Sewer customers of Alabama’s Jefferson County asked a judge to void the $3 billion in refinanced bonds that pushed the county into bankruptcy and replace the debt with a lower amount.
A group of state and local elected officials filed a lawsuit yesterday that repeated the previous allegations they made against several groups including investors that hold the debt, the banks behind the refinancing, a law firm involved in the transaction and bond insurers that guarantee the debt.
Sewer customers, county tax assessor Andrew Bennett, elected officials from the Birmingham City Council and the state legislature claim refinancing deals in 2002 and 2003 included interest-rate swaps that were illegal under Alabama’s constitution and were designed only to benefit investors and the banks.

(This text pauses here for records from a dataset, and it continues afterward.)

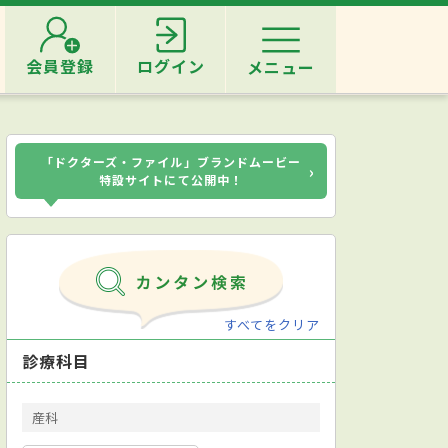
会員登録
ログイン
メニュー
「ドクターズ・ファイル」ブランドムービー
›
特設サイトにて公開中！
すべてをクリア
診療科目
産科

“There is no credible evidence that could reasonably support a conclusion that the swap warrants were a remotely reasonable financial restructuring,” according to the complaint filed in U.S. Bankruptcy Court in Birmingham.
The county is trying to negotiate a plan to cut its debt and end the biggest municipal bankruptcy ever filed in the U.S. In July county officials began talks with creditors, including the banks and bondholders named in the lawsuit.

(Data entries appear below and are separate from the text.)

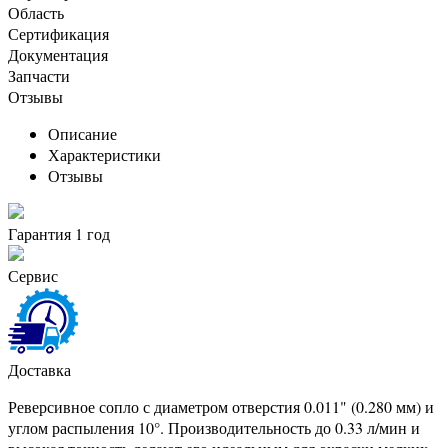
Область
Сертификация
Документация
Запчасти
Отзывы
Описание
Характеристики
Отзывы
Гарантия 1 год
Сервис
Доставка
Реверсивное сопло с диаметром отверстия 0.011" (0.280 мм) и
углом распыления 10°. Производительность до 0.33 л/мин и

The county filed for bankruptcy last year after elected officials and creditors failed to implement a proposal to cut the sewer debt by about $1 billion.
The county was named as a so-called nominal defendant. The main targets are the banks, including JPMorgan Chase & Co. and the trustee who represents the bondholders, Bank of New York Mellon Corp. The sewer customers and the elected officials are seeking class-action, or group, status to represent about 140,000 residential and industrial property owners.
Kevin Heine, a spokesman for Bank of New York Mellon, and
Elizabeth C. Seymour, a JPMorgan spokeswoman, weren’t immediately available in their New York offices to comment on the lawsuit today.
The plaintiffs will try to prove that bondholders’ liens on sewer revenues are invalid, which would weaken the investors’ legal argument that they must be fully repaid.
The swap transactions under attack refinanced about $2.68 billion in debt the county took on to upgrade the sewer system so it met federal standards. The refinancing increased the debt to more than $3 billion.
After the transaction, county auditors reported a $368 million loss associated with the transaction. In the complaint, the elected officials claim the deal illegally inflated the debt by at least $372 million. They want U.S. Bankruptcy Judge Thomas B. Bennett to require the county to repay only the original $2.68 billion.
In June, council members filed a claim against the county for $1.6 billion in overcharges from the sewer system arising from alleged “criminal activity” by managers. The judge told them to file the lawsuit.
The case is In re Jefferson County, 11-05736-9, U.S. Bankruptcy Court, Northern District of Alabama (Birmingham).